Based on my understanding, it's true that there are organized criminals who purchase lobster from Indigenous fishermen. But what the New York Times fails to mention is that they also purchase lobster from white fishermen – both legally and illegally.

More importantly, this is not a conflict over Indigenous fisheries. This is a conflict over white fisheries. After all, why would white gangsters shoot up a white person's house over an Indigenous fishery?

It really doesn't matter where the lobster comes from – legal, illegal, white, Indigenous. What matters is that there are organized criminals who want to control the largest piece of the pie, whether that comes from white-owned industrial operations or small-scale Indigenous operations. They are willing to intimidate, bribe, and sabotage to maximize their position in the local industry.

Locals in Meteghan have opinions about the Indigenous fisheries. That's certain. Mi'kmaq fishermen have taken the prerogative to operate fisheries on their own terms, and some white fishers feel that this is unjust. That tension has boiled over into violence a few times in recent years. But the real wrongdoing in that conflict is on the part of the Department of Fishers and Oceans, which has conspicuously disregarded its responsibility to work with Indigenous fishers. In fact, while Indigenous fishers have had the right to fish for centuries, the government has never offered a definition of what it considers a reasonable catch.

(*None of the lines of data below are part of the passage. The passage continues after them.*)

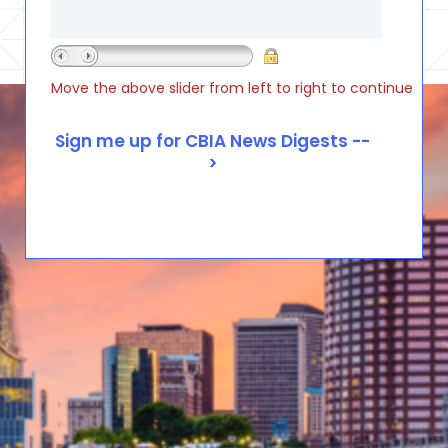
Move the above slider from left to right to continue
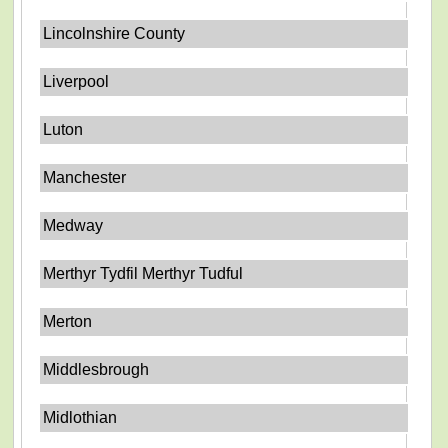
Lincolnshire County
Liverpool
Luton
Manchester
Medway
Merthyr Tydfil Merthyr Tudful
Merton
Middlesbrough
Midlothian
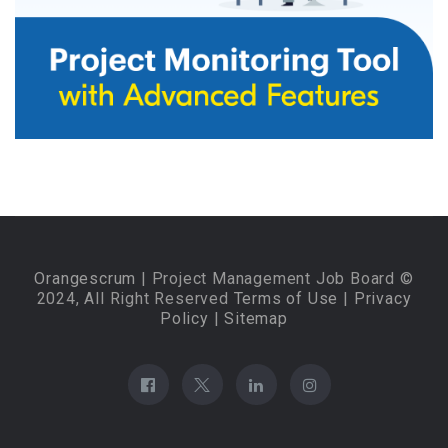
Orangescrum
| Project Management Job Board ©
2024, All Right Reserved
Terms of Use
|
Privacy
Policy
|
Sitemap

Regardless of what the New York Times says, Indigenous fishers can't break a law that the government has never articulated. Obviously, that's easier for the government — rather than rounds of consultation with Indigenous stakeholders to develop a definition of "moderate livelihood," they can turn a blind eye and let the industry police itself through vigilante justice.

But regardless of the politics of Indigenous fisheries, they do not and cannot explain why white people are torching police cars.

The New York Times interviewed an RCMP officer who implicated the Indigenous fishermen. Unfortunately, we should exercise extreme skepticism about anything the RCMP says about Indigenous people, given that the RCMP was effectively established to police and terrorize Indigenous communities, and has continued to do so up to the present day — including in the Southwest Nova Scotian lobster fishery, where, in 2020, the RCMP literally stood on the sidelines watching while a white mob attacked Indigenous fishers. The RCMP are not an authority on this topic — they're one of the key players.

But who wants to hear a story about police corruption and organized crime in a tightly-knit rural community fueled by the treasures of a cold and stormy sea? That sounds more interesting to me than hand-wringing over "thorny" Indigenous rights.